- Teams: 9
- Premiers: South St Kilda 4th premiership
- Minor premiers: South St Kilda 4th minor premiership

= 1897 MJFA season =

6th season of the Metropolitan Junior Football Association

The 1897 MJFA season was the sixth season of the Metropolitan Junior Football Association (MJFA).

South St Kilda won its fourth MJFA premiership, having finished won 15 of its 16 games. This was the club's final premiership before it disbanded during the 1899 season.

==Association membership==
Nine clubs competed in the MJFA in 1897, one less than the previous season in 1896. Malvern and Old Melburnians both withdrew after their inaugural seasons, while Nunawading also left after three seasons in the competition.

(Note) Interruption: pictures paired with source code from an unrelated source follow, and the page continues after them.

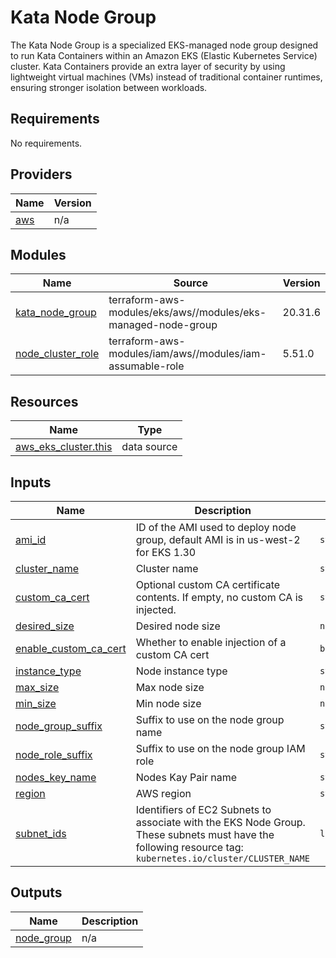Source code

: # Kata Node Group

The Kata Node Group is a specialized EKS-managed node group designed to run Kata Containers within an Amazon EKS (Elastic Kubernetes Service) cluster. Kata Containers provide an extra layer of security by using lightweight virtual machines (VMs) instead of traditional container runtimes, ensuring stronger isolation between workloads.

## Requirements

No requirements.

## Providers

| Name | Version |
|------|---------|
| <a name="provider_aws"></a> [aws](#provider\_aws) | n/a |

## Modules

| Name | Source | Version |
|------|--------|---------|
| <a name="module_kata_node_group"></a> [kata\_node\_group](#module\_kata\_node\_group) | terraform-aws-modules/eks/aws//modules/eks-managed-node-group | 20.31.6 |
| <a name="module_node_cluster_role"></a> [node\_cluster\_role](#module\_node\_cluster\_role) | terraform-aws-modules/iam/aws//modules/iam-assumable-role | 5.51.0 |

## Resources

| Name | Type |
|------|------|
| [aws_eks_cluster.this](https://registry.terraform.io/providers/hashicorp/aws/latest/docs/data-sources/eks_cluster) | data source |

## Inputs

| Name | Description | Type | Default | Required |
|------|-------------|------|---------|:--------:|
| <a name="input_ami_id"></a> [ami\_id](#input\_ami\_id) | ID of the AMI used to deploy node group, default AMI is in us-west-2 for EKS 1.30 | `string` | `"ami-01e03fd5293f4b786"` | no |
| <a name="input_cluster_name"></a> [cluster\_name](#input\_cluster\_name) | Cluster name | `string` | n/a | yes |
| <a name="input_custom_ca_cert"></a> [custom\_ca\_cert](#input\_custom\_ca\_cert) | Optional custom CA certificate contents. If empty, no custom CA is injected. | `string` | `""` | no |
| <a name="input_desired_size"></a> [desired\_size](#input\_desired\_size) | Desired node size | `number` | `4` | no |
| <a name="input_enable_custom_ca_cert"></a> [enable\_custom\_ca\_cert](#input\_enable\_custom\_ca\_cert) | Whether to enable injection of a custom CA cert | `bool` | `false` | no |
| <a name="input_instance_type"></a> [instance\_type](#input\_instance\_type) | Node instance type | `string` | `"m5.4xlarge"` | no |
| <a name="input_max_size"></a> [max\_size](#input\_max\_size) | Max node size | `number` | `4` | no |
| <a name="input_min_size"></a> [min\_size](#input\_min\_size) | Min node size | `number` | `4` | no |
| <a name="input_node_group_suffix"></a> [node\_group\_suffix](#input\_node\_group\_suffix) | Suffix to use on the node group name | `string` | `"-kata-nodes"` | no |
| <a name="input_node_role_suffix"></a> [node\_role\_suffix](#input\_node\_role\_suffix) | Suffix to use on the node group IAM role | `string` | `"-nodes-eks-kata-"` | no |
| <a name="input_nodes_key_name"></a> [nodes\_key\_name](#input\_nodes\_key\_name) | Nodes Kay Pair name | `string` | `""` | no |
| <a name="input_region"></a> [region](#input\_region) | AWS region | `string` | `"us-west-1"` | no |
| <a name="input_subnet_ids"></a> [subnet\_ids](#input\_subnet\_ids) | Identifiers of EC2 Subnets to associate with the EKS Node Group. These subnets must have the following resource tag: `kubernetes.io/cluster/CLUSTER_NAME` | `list(string)` | `[]` | no |

## Outputs

| Name | Description |
|------|-------------|
| <a name="output_node_group"></a> [node\_group](#output\_node\_group) | n/a |
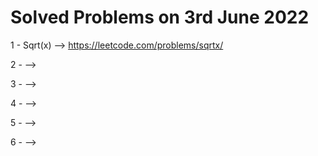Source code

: # Solved Problems on 3rd June 2022

1 - Sqrt(x) --> https://leetcode.com/problems/sqrtx/

2 -  --> 

3 -  -->

4 -  -->

5 -  -->

6 -  -->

South Yarra and Boroondara were both admitted into the association.

===Waltham withdrawal===
On 5 June, Waltham were scheduled to play against Caulfield but did not appear, with the match awarded to Caulfield. The club formally withdrew prior to the next round on 12 June, having lost all of its four games, and disbanded three days later on 15 June.

==Ladder==
Boroondara appears to have withdrawn sometime in the latter half of the season, and were not included in end-of-season ladders published by the Oakleigh Leader and Brighton Southern Cross. The club did not play any recorded games in September 1897.

| Pos | Team | Pld | W | L | D | GF | GA | Pts |
|---|---|---|---|---|---|---|---|---|
| 1 | South St Kilda (P) | 16 | 15 | 1 | 0 | 104 | 37 | 60 |
| 2 | Collegians | 16 | 13 | 3 | 0 | 96 | 37 | 52 |
| 3 | Caulfield | 16 | 10 | 6 | 0 | 50 | 52 | 40 |
| 4 | South Yarra | 16 | 8 | 6 | 2 | 68 | 54 | 36 |
| 5 | Brighton | 16 | 8 | 7 | 1 | 56 | 73 | 34 |
| 6 | St Mary's | 16 | 6 | 8 | 2 | 42 | 58 | 28 |
| 7 | Windsor | 16 | 6 | 9 | 1 | 32 | 53 | 26 |
| − | Boroondara (W) | 12 | 3 | 9 | 0 | 17 | 59 | 12 |
| − | Waltham (W) | 4 | 0 | 4 | 0 | 3 | 17 | 0 |

Source:
 (P) Premiers; (W) Club withdrew

==Notable events==
- A combined MJFA team played a game against the Fitzroy Football Club, with Fitzroy winning 5.16 (46) to 3.11 (29). The MJFA received 2 pounds, 12 shillings and 6 pence as its share of gate receipts from the game.